## WRITTEN TASK
Scan the records for the string "Código" and copy every line that holds it.

*** ENTRIES SHOWN Section Begins ***

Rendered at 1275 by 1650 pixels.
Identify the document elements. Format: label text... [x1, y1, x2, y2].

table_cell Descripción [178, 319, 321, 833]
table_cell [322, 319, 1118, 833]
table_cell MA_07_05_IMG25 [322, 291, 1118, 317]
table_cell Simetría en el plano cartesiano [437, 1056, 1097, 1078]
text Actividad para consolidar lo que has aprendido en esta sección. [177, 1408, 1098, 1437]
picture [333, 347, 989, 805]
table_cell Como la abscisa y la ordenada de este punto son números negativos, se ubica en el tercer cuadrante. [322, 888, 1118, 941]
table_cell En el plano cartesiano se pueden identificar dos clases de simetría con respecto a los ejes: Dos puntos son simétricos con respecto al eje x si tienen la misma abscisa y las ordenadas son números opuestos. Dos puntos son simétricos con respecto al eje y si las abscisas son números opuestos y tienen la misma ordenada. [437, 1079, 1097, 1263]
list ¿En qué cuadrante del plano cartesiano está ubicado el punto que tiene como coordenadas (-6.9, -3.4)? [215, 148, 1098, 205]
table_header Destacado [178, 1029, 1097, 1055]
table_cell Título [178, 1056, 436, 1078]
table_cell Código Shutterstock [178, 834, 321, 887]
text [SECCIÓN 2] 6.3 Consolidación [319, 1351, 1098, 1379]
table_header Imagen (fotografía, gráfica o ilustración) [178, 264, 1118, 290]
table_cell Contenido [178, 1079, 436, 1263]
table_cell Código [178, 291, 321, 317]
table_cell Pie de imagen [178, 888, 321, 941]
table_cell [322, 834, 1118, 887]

*** ENTRIES SHOWN Section Ends ***

## RESULT BELOW
table_cell Código Shutterstock [178, 834, 321, 887]
table_cell Código [178, 291, 321, 317]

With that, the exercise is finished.